Versant Physics monthly report displays badges that have not submitted a reading during the monitoring period. It also lists duplicate badges, lost and defective badges, as well as any new badges that were assigned in that month. The report provides status updates on mid-month follow-up with wearers, an active wearer list organized by location, and high dose reports as well.

This report paints a clear picture of program compliance month over month and helps pinpoint areas of concern. It also addresses program elements that could be improved upon in the following months.

Customer Service and Technical Support

When issues arise or wearers experience problems with their badges, Versant Physics’ team of technical support specialists are trained and ready to handle them promptly. They will help with:

  • Badge troubleshooting
  • Issuing replacement badges
  • Phone and email support

Additionally, wearers have access to the Versant Physics support desk, where they can submit questions or concerns with their badges 24/7. All requests submitted by wearers and program personnel receive a response within 24-hours.

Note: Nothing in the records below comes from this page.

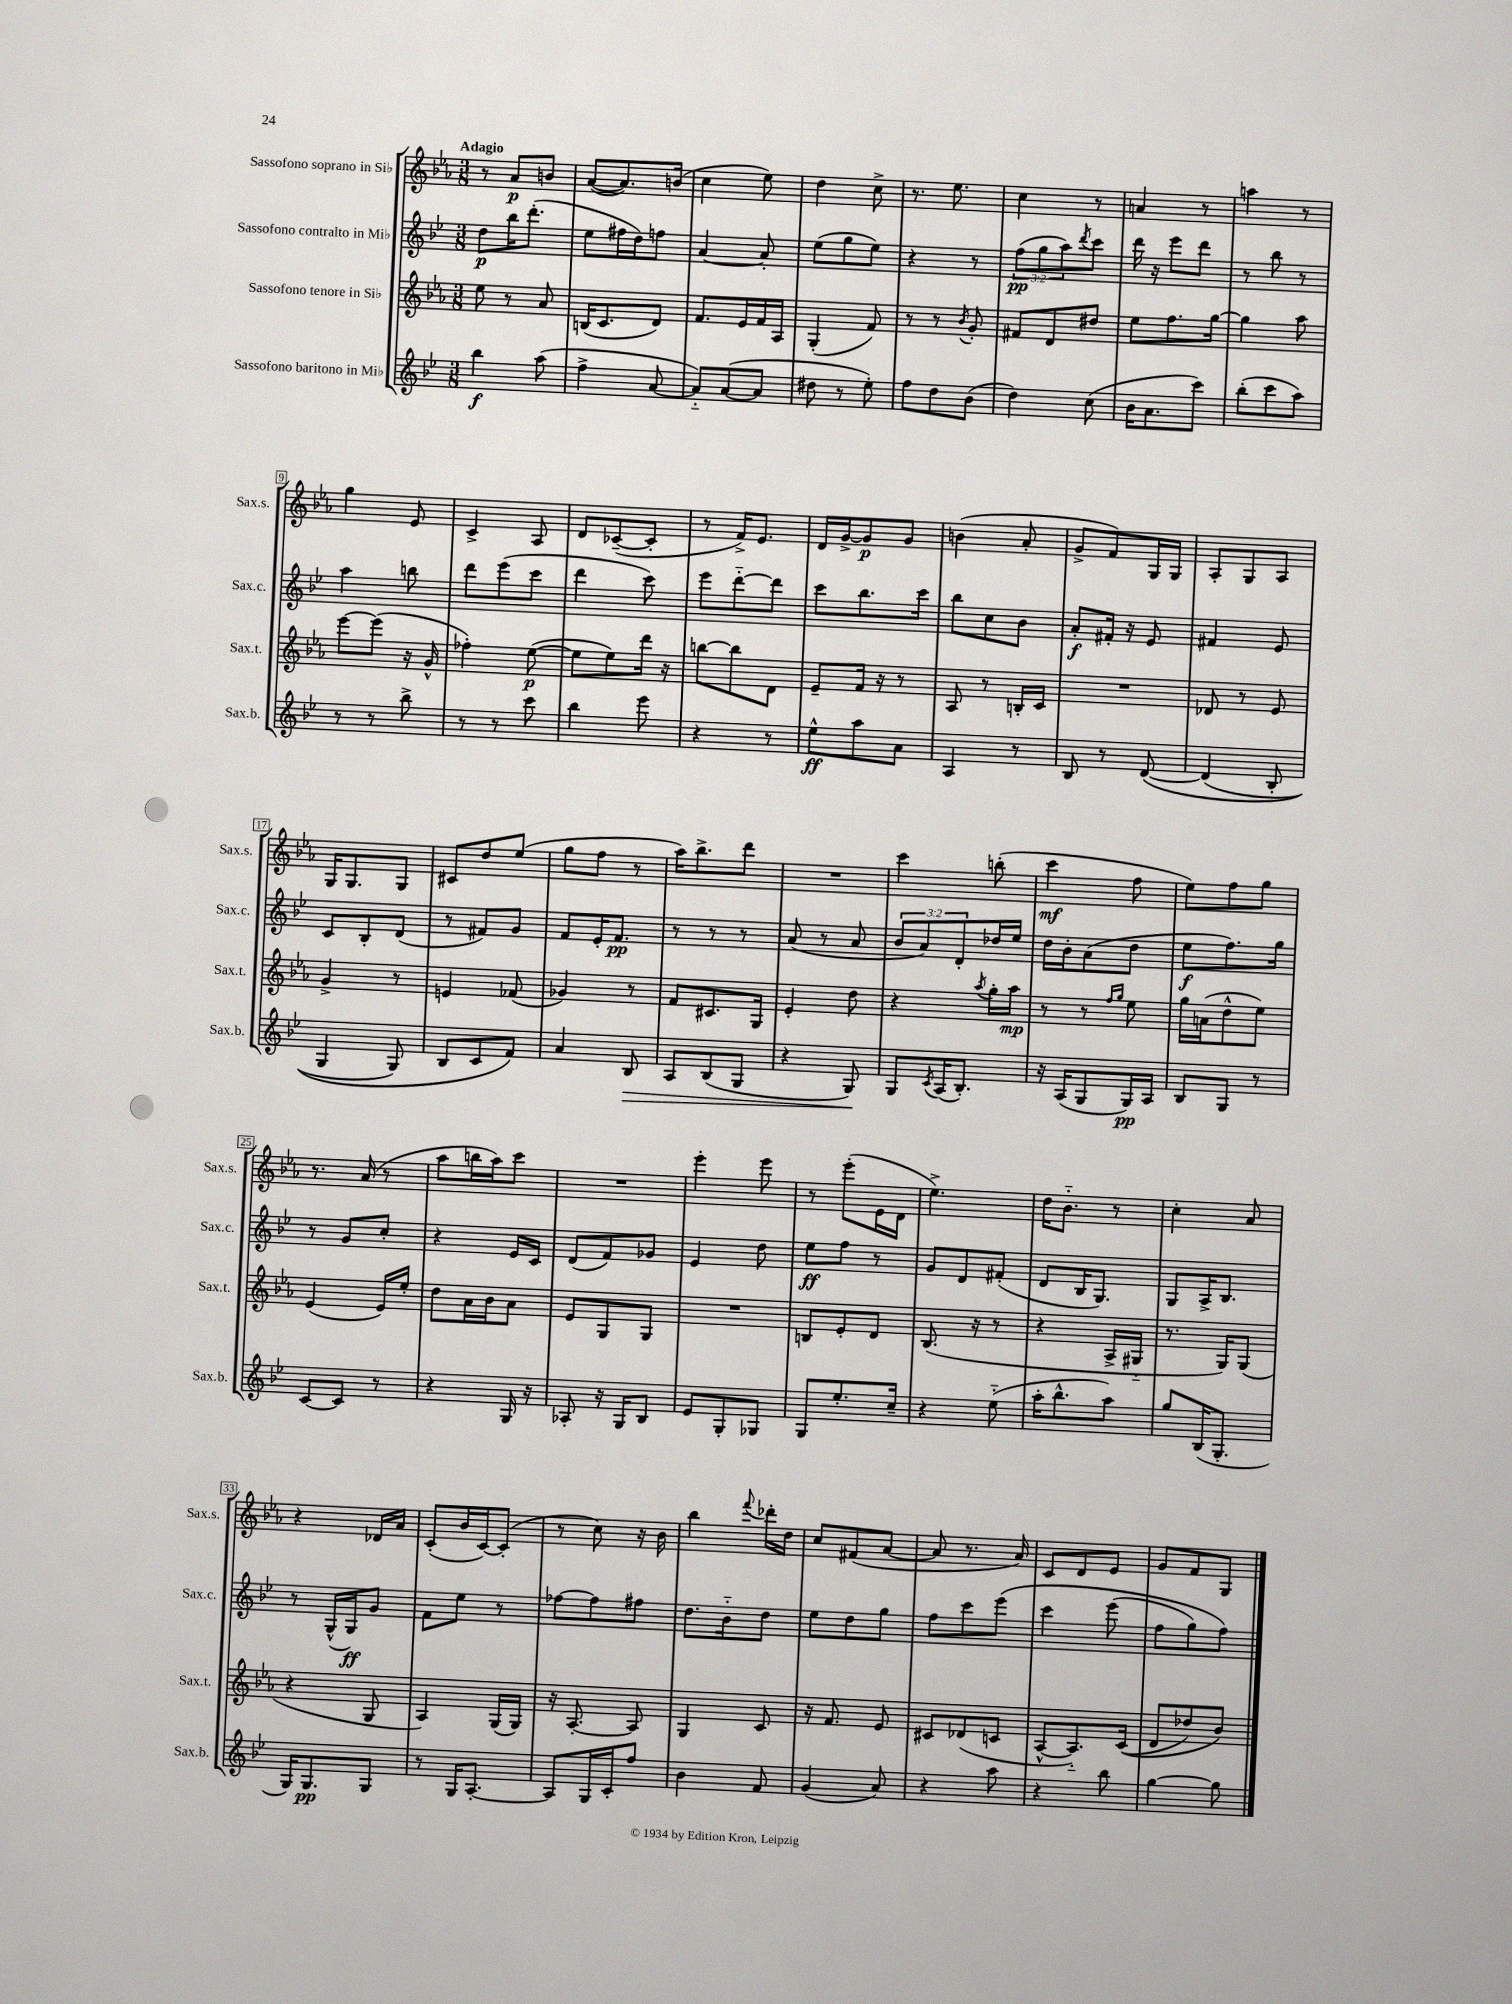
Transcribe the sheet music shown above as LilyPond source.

<<
\new StaffGroup <<
\new Staff = "s0" \with { instrumentName = "Sassofono soprano in Sib" shortInstrumentName = "Sax.s." } {
    \clef treble \key ees \major \numericTimeSignature \time 3/8 \tempo "Adagio"
    r8 aes'8\p b'8 |
    aes'8~( aes'8.) b'16( |
    c''4 ees''8) |
    d''4 c''8-> |
    r8. ees''8. |
    c''4 r8 |
    a'4 r8 |
    a''4 r8 |
    g''4 ees'8 |
    c'4-> aes8 |
    d'8 ces'8~--( ces'8-. |
    r8 f'16->) ees'8. |
    d'16 g'16~-> g'8\p g'8 |
    b'4( aes'8-. |
    g'8-> f'8) g16 g16 |
    aes8-. g8 aes8 |
    g16 g8. g8 |
    cis'8 d''8 ees''8( |
    g''8 f''8 r8 |
    aes''16) bes''8.-> d'''8 |
    R4. |
    c'''4 b''8-.( |
    c'''4\mf f''8 |
    ees''8) f''8 g''8 |
    r8. aes'16( r8 |
    aes''8 b''16 aes''16) c'''8 |
    R4. |
    ees'''4-. ees'''8 |
    r8 ees'''8-.( ees'16 d'16 |
    ees''4.->) |
    d''16 bes'8.-_ r8 |
    c''4-. aes'8 |
    r4 des'16 aes'16 |
    c'8-.( bes'16 c'16~) c'8-.( |
    r8 c''8) r16 bes'16 |
    bes''4 \appoggiatura { f'''8 } des'''16-. d''16 |
    c''8 fis'8( aes'8~ |
    aes'8 r8. aes'16) |
    c'8 d'8 ees'8 |
    g'8 f'8 g8 \bar "|." |
}
\new Staff = "s1" \with { instrumentName = "Sassofono contralto in Mib" shortInstrumentName = "Sax.c." } {
    \clef treble \key bes \major \numericTimeSignature \time 3/8 \override Staff.TupletNumber.text = #tuplet-number::calc-fraction-text
    d''8\p bes''16 d'''8.-.( |
    ees''8 fis''16 d''16) f''8 |
    a'4~ a'8-. |
    ees''8( g''8 ees''8) |
    r4 r8 |
    \tuplet 3/2 { f''8\pp( g''8 a''8) } \acciaccatura { d'''8 } c'''8 |
    d'''16 r16 ees'''8 d'''8 |
    r8 bes''8 r8 |
    a''4 b''8 |
    d'''8 ees'''8( c'''8 |
    d'''4 c'''8) |
    ees'''8 d'''8~-_ d'''8 |
    c'''8 bes''8. c'''16 |
    bes''8 c''8 bes'8 |
    a'8-.\f fis'16-. r16 ees'8 |
    fis'4 ees'8 |
    c'8 bes8-. d'8( |
    r8 fis'8) g'8 |
    f'8 ees'16-. f'8.\pp |
    r8 r8 r8 |
    a'8( r8 a'8 |
    \tuplet 3/2 { bes'8 a'8) d'8-. } des''16 ees''16 |
    d''16 bes'16-. a'8( d''8 |
    ees''8\f f''8.) g''16 |
    r8 g'8 c''8-. |
    r4 ees'16 c'16 |
    d'8( f'8) ges'8 |
    ees'4 d''8 |
    ees''8\ff f''8 r8 |
    g'8 d'8 fis'8-.( |
    d'8 bes16 g8.) |
    g8 a16-> bes8. |
    r8 g16-^( g16\ff) g'8 |
    f'8 ees''8 r8 |
    fes''8~ fes''8 fis''8 |
    d''8. bes'16-_ d''8 |
    ees''8 d''8 g''8 |
    f''8 c'''8 ees'''8\( |
    c'''4 ees'''8( |
    f''8 g''8) f''8\) \bar "|." |
}
\new Staff = "s2" \with { instrumentName = "Sassofono tenore in Sib" shortInstrumentName = "Sax.t." } {
    \clef treble \key ees \major \numericTimeSignature \time 3/8
    ees''8 r8 aes'8 |
    b16( c'8. d'8) |
    f'8. ees'16 f'16 aes16 |
    g4-.( f'8) |
    r8 r8 \acciaccatura { bes'8 } g'8-. |
    fis'8 d'8 dis''8 |
    ees''8 f''8. g''16~ |
    g''4 aes''8 |
    ees'''8~ ees'''8( r16 g'16-^ |
    fes''4-.) ees''8~\p( |
    ees''8 ees''8) d'''16 r16 |
    b''8~ b''8 d'8 |
    ees'8-- f'16 r16 r8 |
    aes8 r8 b16-. c'16 |
    R4. |
    des'8 r8 ees'8 |
    g'4-> r8 |
    e'4 fes'8( |
    ges'4) r8 |
    f'8 cis'8. g16 |
    ees'4-. d''8 |
    r4 \acciaccatura { aes''8 } g''16-. aes''16\mp |
    r8 r8 \grace { f''16 g''16 } ees''8 |
    g''16 a'16( d''8-^ ees''8) |
    ees'4( ees'16) ees''16-. |
    d''8 aes'16 bes'16 aes'8 |
    ees'8 g8 g8 |
    R4. |
    b8 ees'8-. d'8 |
    bes8.( r16 r8 |
    r4 aes16-> gis16-_ |
    r8. g16) g8( |
    r4 g8 |
    aes4) g16( g16) |
    r16 aes8.~-. aes8 |
    g4 c'8 |
    r16 f'8. ees'8 |
    cis'8 des'8( c'8 |
    aes8~-^ aes8.-_) c'16(\( |
    d'8 des''8) bes'8\) \bar "|." |
}
\new Staff = "s3" \with { instrumentName = "Sassofono baritono in Mib" shortInstrumentName = "Sax.b." } {
    \clef treble \key bes \major \numericTimeSignature \time 3/8
    bes''4\f a''8( |
    f''4-> a'8~ |
    a'8-_) a'8~( a'8 |
    dis''8 r8 ees''8-.) |
    f''8 d''8 bes'8( |
    d''4) c''8( |
    bes'16 a'8. c'''8) |
    bes''8-.( c'''8 a''8) |
    r8 r8 bes''8-> |
    r8 r8 c'''8 |
    bes''4 ees'''8 |
    r4 r8 |
    ees''8-^\ff a''8 a'8 |
    a4 r8 |
    bes8 r8 d'8~\( |
    d'4( bes8-. |
    g4 g8) |
    bes8 c'8 f'8\) |
    a'4 bes8\> |
    a8 bes8( g8 |
    r4 g8\!) |
    g8 \acciaccatura { c'8 } a16( bes8.-.) |
    r16 a16( g8 g16\pp) a16 |
    bes8 g8 r8 |
    c'8~ c'8 r8 |
    r4 g16 r16 |
    aes8-. r16 g16 bes8 |
    ees'8 g8-. ges8 |
    g8 ees''8.-. c''16-- |
    r4 ees''8-_( |
    a''16-. bes''8.-^ a''8) |
    g''8 bes16( g8.-. |
    g16) g8.\pp g8 |
    r8 g16 a8.~-. |
    a8 g16 c'16-. f''8 |
    bes'4 f'8 |
    g'4( a'8) |
    r4 a''8 |
    r4 bes''8 |
    g''4~ g''8 \bar "|." |
}
>>
>>
\layout { \context { \Score \override BarNumber.stencil = #(make-stencil-boxer 0.1 0.3 ly:text-interface::print) } }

A Note on Radiation Dose Limits

Versant Physics clients can set their own dose limits for their employees (within the regulatory limits) depending on what works best for their program.

For example, some clients prefer to set specific limits for single doses. Others have more lenient thresholds that are measured quarterly. Whatever your program’s monitoring preferences are, Versant Physics is prepared to help you implement and manage them.

The Takeaway

Versant Physics badge specialists, physicists, and technical support teams provide efficient badge management catered to the needs of your program. With the help of the Instadose+ dosimeter, Odyssey radiation safety software, and years of experience managing dosimetry programs of all sizes, we can work with you to help improve dosimetry compliance rates in your program.